Décidément, les PLFSS se révèlent être des sempiternels casse-têtes. Le cru 2025 ne déroge pas à ce qui devient une mauvaise règle. Et c’est peu dire que le gouvernement a « ramé » de toutes parts pour obtenir la neutralité des députés PS. À l’examen minutieux, trouver des mesures concrètes et documentées d’économies, ou plutôt de moindres dépenses s’apparente à un labyrinthe. Une inadéquation évidente avec la promesse faite par ce nouveau gouvernement de vouloir faire des prochains mois des marqueurs d’engagement et de sérieux. Pour paraphraser Alain Minc, nous avons accouché d’un texte « médiocre et raisonnable ». La tournure peut faire sourire mais au bout du bout, personne n’y trouvera son compte.

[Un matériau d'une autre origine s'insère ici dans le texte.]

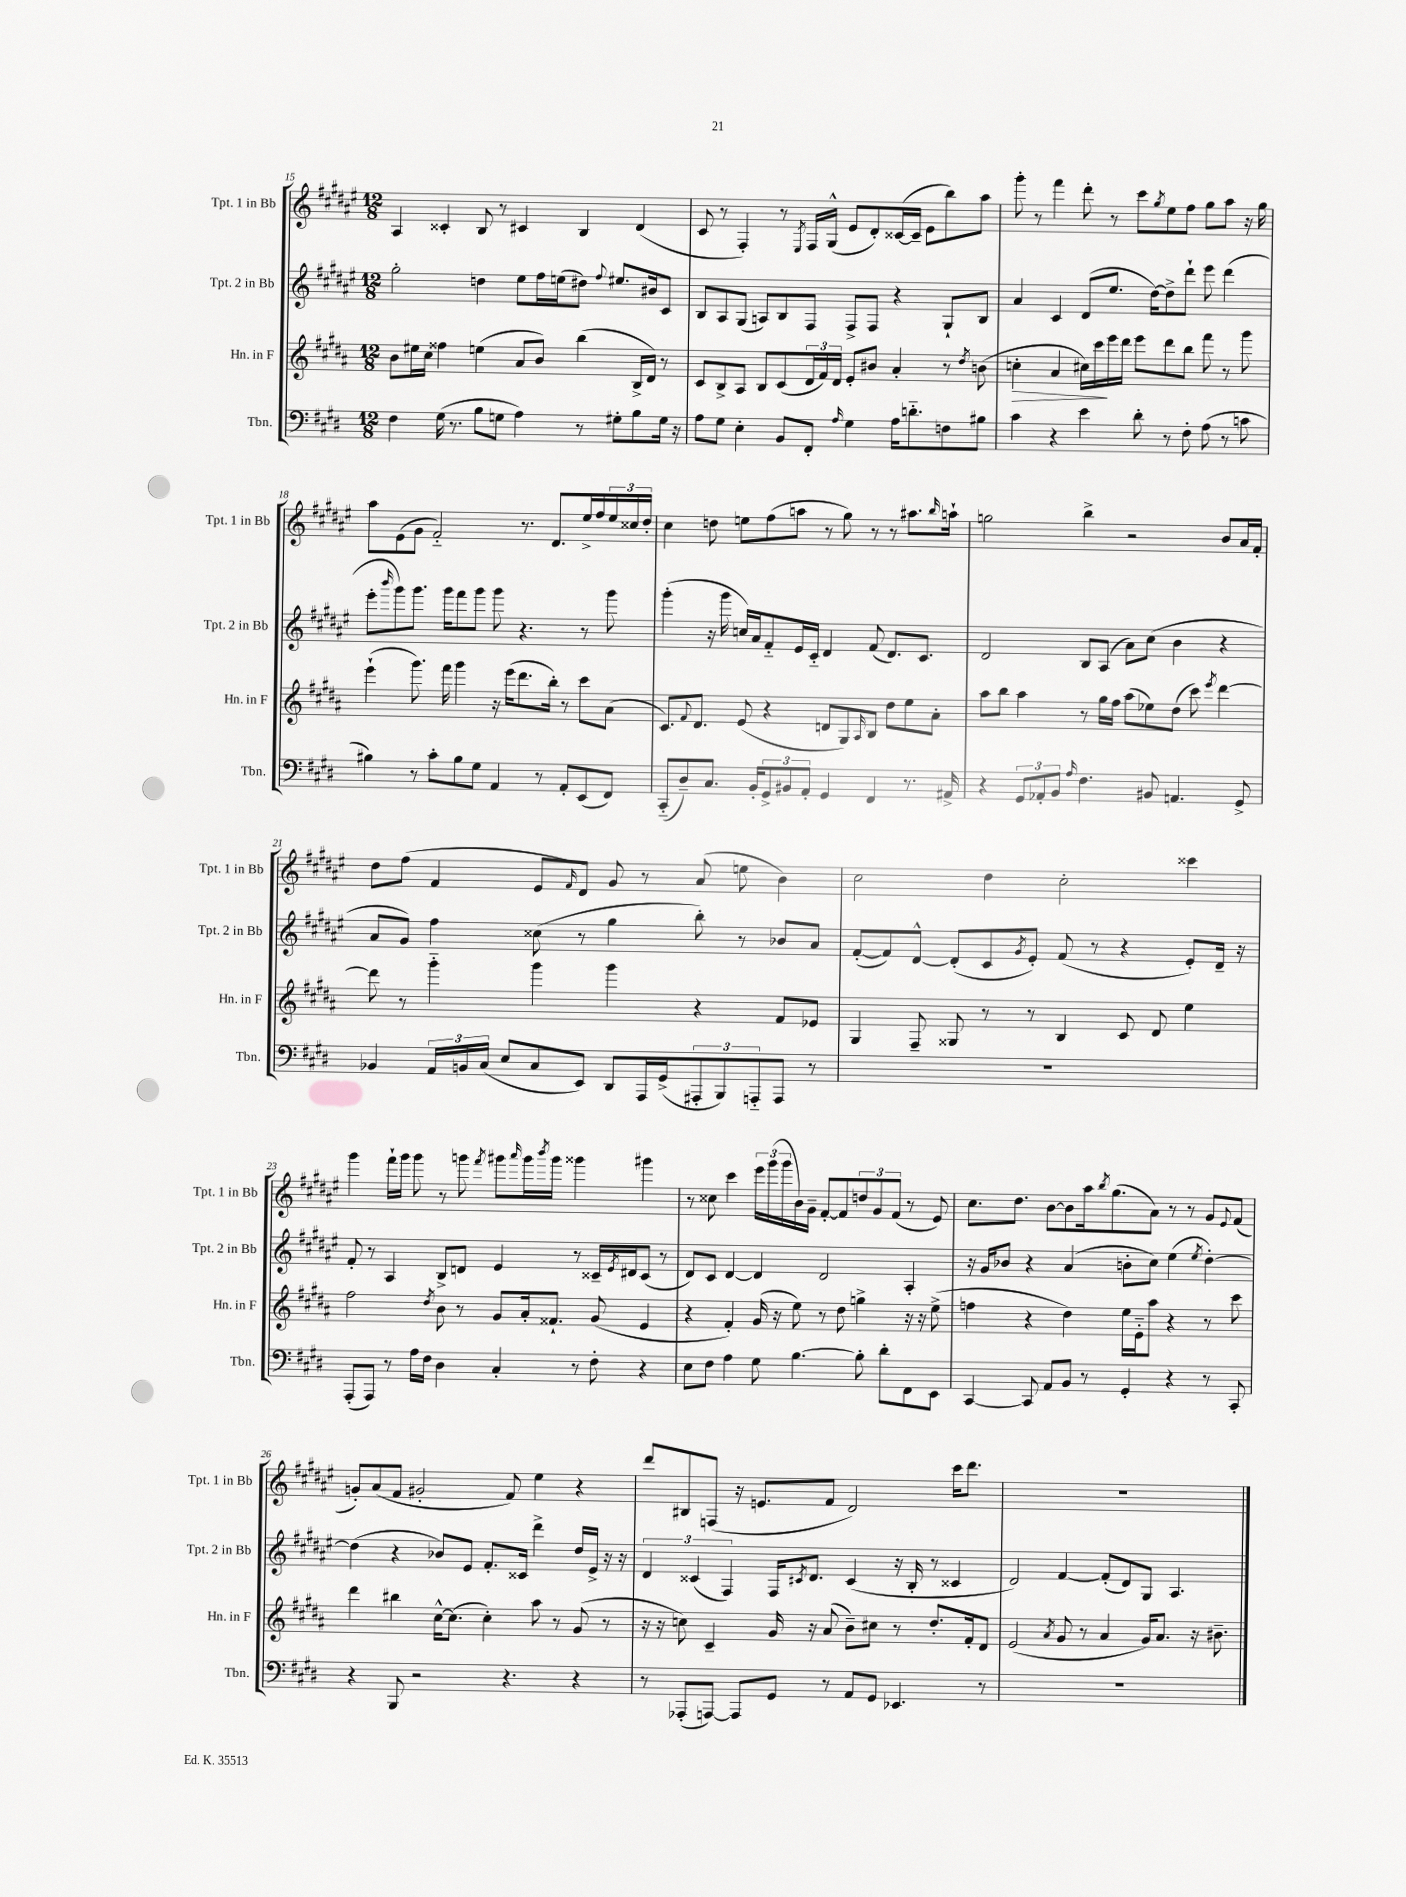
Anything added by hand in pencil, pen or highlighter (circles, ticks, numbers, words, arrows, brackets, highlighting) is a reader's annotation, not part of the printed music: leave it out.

**kern	**kern	**kern	**kern
*staff4	*staff3	*staff2	*staff1
*clefF4	*clefG2	*clefG2	*clefG2
*k[f#c#g#d#]	*k[f#c#g#d#a#]	*k[f#c#g#d#a#e#]	*k[f#c#g#d#a#e#]
*M12/8	*M12/8	*M12/8	*M12/8
4F#	8b	2gg#'	4A#
.	16ee#	.	.
.	16cc#	.	.
(16G#	4ff##	.	4c##'
8.r	.	.	.
8B	(4ee	4dd	8B
8G	.	.	8r
4A)	8a#	8ee#	4c#
.	8b)	16ff#	.
.	.	(16ee	.
8r	(4bb	8dd#)	4B
.	.	8qqff#	.
8G#'	.	8.ee#	.
8B	16B^	.	(4d#
.	16d#)	16b#	.
16G#	8r	8c#	.
16r	.	.	.
=	=	=	=
8A	8c#	8B	8c#
8G#	8B^	8A#	8r
4E'	8A#	(8G#	4F#')
.	8B	8A)	.
8BB	(8c#	8B	8r
.	.	.	8qE#
8FF#'	24d#	8F#	16F#
.	24f#)	.	.
.	.	.	(16G#^^
.	24d#	.	.
16qqA	.	.	.
4G#	8e'	8F#^	8e#
.	8b#	8F#	8d#')
16A	4a#'	4r	([16c##
8.d'~	.	.	16c##~]
.	.	.	8e#
8F	8r	8G#`	8bb)
.	8qdd#	.	.
8B#	(8b	8B	8aa#
=	=	=	=
4c#	4cc'	4a#	8ggg#'
.	.	.	8r
4r	4a#	4c#	4fff#
4e	16cc#)	(8d#	8ddd#'
.	16ccc#	.	.
.	16eee	8.ee#	8r
.	16ddd#	.	.
8d#'	8eee	.	8ccc#
.	.	[16dd#)	.
.	.	.	8qgg#
8r	8ddd#	8dd#^]	8ee#
8F#'	8bb	8ddd#`	8ff#
(8A	8fff#	8eee#	8gg#
8r	8r	(4ddd#	8aa#
8c	8ggg#	.	16r
.	.	.	16gg#
=	=	=	=
4B#)	(4eee`	8eee#'	8aa#
.	.	16qqbbb	.
.	.	8ggg#)	(8e#
8r	8.ggg#)	8.ggg#	8g#
8c#'	.	.	2f#'~)
.	16fff#	16ggg#	.
8B#	4ggg#	8fff#	.
8G#	.	8ggg#	.
4AA	16r	8ggg#	.
.	(16eee	.	.
.	8.ddd#	4.r	8.r
8r	.	.	.
.	16bb')	.	8.d#
8AA'	8r	.	.
(8EE	8ccc#	8r	16ee#^
.	.	.	16ff#
8FF#)	(8a#	8ggg#	24ee#
.	.	.	24cc##
.	.	.	24dd#'
=	=	=	=
(8CC#'~	8.c#)	(4ggg#'	4cc#
8D#~)	.	.	.
.	8qqf#	.	.
.	8.d#	.	.
8.C#	.	16r	8dd
.	.	16ggg#	.
.	(8e	16cc)	8ee
16BB'	.	16a#	.
12GG#^	4r	8f#'~	(8ff#
12BB#	.	.	.
.	.	16e#	8aa
12AA'	.	.	.
.	.	16c#'~	.
4GG#	8d	4d#	8r
.	8G#)	.	8gg#)
.	16qqA#	.	.
4FF#	8B	(8f#	8r
.	8dd#	8.d#)	8r
8.r	8ee	.	8.aa#
.	.	8.c#	.
.	8a#'	.	.
.	.	.	16qqbb
16AA#^	.	.	16aa`
=	=	=	=
4r	8aa#	2d#	2gg
.	8bb	.	.
12GG#	4aa#	.	.
12AA-'	.	.	.
12BB	.	.	.
16qqA	.	.	.
4.F#	8r	8B	4bb^
.	16gg#	(8A#	.
.	16ff#	.	.
.	(8aa#	8a#)	2r
8BB#	8ee-)	(8cc#	.
4.AA	(8dd#	4b	.
.	8ccc#)	.	.
.	8qeee	.	.
.	[4ddd#	4r	8b
8GG#^	.	.	16a#
.	.	.	16f#'
=	=	=	=
4BB-	8ddd#]	8a#	8dd#
.	8r	8g#)	(8ff#
24AA	4ggg#'~	4ff#	4f#
24BB	.	.	.
(24C#	.	.	.
8E	.	.	.
8C#	4ggg#	(8cc##	8e#
.	.	.	16qqf#
8EE)	.	8r	8d#)
8DD#	4ggg#	4gg#	8g#
16AAA	.	.	8r
(16GG#^	.	.	.
12AAA#'	4r	8bb')	(8a#
12BBB)	.	.	.
.	.	8r	8ee
12AAA'~	.	.	.
8AAA	8f#	8b-	4b)
8r	8e-	8a#	.
=	=	=	=
1.r	4G#	([8f#'	2cc#
.	.	8f#])	.
.	8F#~	[8d#^^	.
.	8G##	(8d#']	.
.	8r	8c#	4dd#
.	.	8qg#	.
.	8r	8e#')	.
.	4B	(8f#	2cc#'
.	.	8r	.
.	8c#	4r	.
.	8d#	.	.
.	4ee	8e#')	4ccc##
.	.	16d#~	.
.	.	16r	.
=	=	=	=
(8AAA'	2ff#	8f#'	4ggg#
8AAA)	.	8r	.
8r	.	4A#	16fff#`
.	.	.	16ggg#
16A	.	.	8ggg#
16F#	.	.	.
.	8qdd#	.	.
4D#	8b	8B^	8r
.	8r	8d	8ggg
.	.	.	8qfff#
4C#'	8g#	4e#	8ggg#
.	.	.	16qqaaa#
.	16a#'	.	16ggg#
.	.	.	8qbbb
.	8.f##`	.	16ggg#
8r	.	8r	4ggg##
8F#'	(8g#	16c##~	.
.	.	8qe#	.
.	.	16d#	.
4r	4e	(8c##	4ggg#
.	.	8r	.
=	=	=	=
8E	4r	8d#)	8r
8F#	.	8c#	8cc##
4A	4f#')	[4d#	4ccc#
8G#	(16g#	4d#]	24eee#
.	.	.	(24ggg#
.	16r	.	.
.	.	.	24ggg#
[4.B	8ee)	.	16b)
.	.	.	16g#~
.	8r	2d#	[8f#'
.	8dd#	.	8f#]
8B']	4gg^	.	12dd
.	.	.	12g#
8d#'	.	.	.
.	.	.	(12f#
8FF#	16r	4A#'	8r
.	16r	.	.
8EE	(8ee^	.	8e#)
=	=	=	=
[4CC#	4ff	16r	8.cc#
.	.	16g#	.
.	.	8b-	.
.	.	.	8.dd#
8CC#]	4r	4r	.
8AA	.	.	[8b
8BB	4dd#)	(4a#	8b]
8r	.	.	16aa#
.	.	.	8qbb
.	.	.	(8.gg#
4GG#'	16ee	8b'	.
.	16e'~	.	.
.	8aa#	8cc#)	8a#)
4r	4r	(4ee#	8r
.	.	.	8r
.	.	8qee#	.
8r	8r	[4dd#')	8g#
.	.	.	8qqe#
8CC#'	8ccc#	.	(8f#
=	=	=	=
4r	4ddd#	(4dd#]	8g')
.	.	.	(8a#
8BBB	4bb#	4r	8f#
2r	.	.	2g#'
.	[16cc#^^	8b-)	.
.	(8.cc#]	.	.
.	.	8e#	.
.	4cc#')	8.f#'	.
4.r	.	.	8f#)
.	.	16c##	.
.	8aa#	4ddd#^	4ee#
.	8r	.	.
4r	(8g#	16dd#	4r
.	.	16e#^	.
.	8r	16r	.
.	.	16r	.
=	=	=	=
8r	16r	6d#	8ddd#
.	16r	.	.
(8AAA-'	8cc)	.	8B#
.	.	(6c##	.
[8AAA)	4c#~	.	(8F
.	.	6F#)	.
8AAA]	.	.	16r
.	.	.	8.e
8GG#	16g#	16F#	.
.	.	8qc#	.
.	16r	8.d#	.
8r	(8a#	.	8f#
8AA	8b~)	(4c#	2d#)
8GG#	8cc#	.	.
4.EE-	8r	16r	.
.	.	16B'	.
.	8.dd#'	8r	.
.	.	4c##	16ccc#
.	16f#'	.	8.ddd#
8r	8d#	.	.
=	=	=	=
1.r	(2e	2d#)	1.r
.	8qa#	.	.
.	8g#	[4f#	.
.	8r	.	.
.	4a#	(8f#']	.
.	.	8d#)	.
.	16g#)	8G#	.
.	8.a#	.	.
.	.	4.A#	.
.	16r	.	.
.	8.b#~	.	.
==	==	==	==
*-	*-	*-	*-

Nous payons une fois encore le déséquilibre issu de la nouvelle configuration politique au Parlement. Mais, pas que. Les dérapages des comptes sociaux sont une vieille histoire française qui tourne, les années passant, à la tradition. Aucune remise en question de l’existant n’est en vue. Aucun travail en profondeur sur la dynamique discutable des risques sociaux. Même la très (trop) prudente Assurance Maladie osait se montrer plus « bousculante » en préparation de ce PLFSS en proposant d’arrêter de rembourser les prescriptions faites par des médecins non conventionnés. Au-delà des quelques économies générées, cette mesure pouvait avoir le mérite d’envoyer un message face à la montée de la financiarisation du secteur tout en incitant les soignants à s’inscrire dans une démarche conventionnelle à coût maîtrisé pour le patient. Entendable à l’heure où le pouvoir d’achat demeure une préoccupation centrale. Résultat : à la trappe ! Trop osé dira-t-on pudiquement.
Que doivent penser nos voisins européens à commencer par nos amis espagnols et portugais qui, après avoir fourni des efforts collectifs de redressement considérable de leurs comptes publics dans la dernière décennie, nous voient renâcler à tous les niveaux bien que le défi auquel nous faisons désormais face est tout aussi colossal que fut le leur ? pensent-ils vraiment qu’une fois encore au pied mur, un sursaut français aura-t-il lieu ? Si c’est le cas, on aimerait les croire.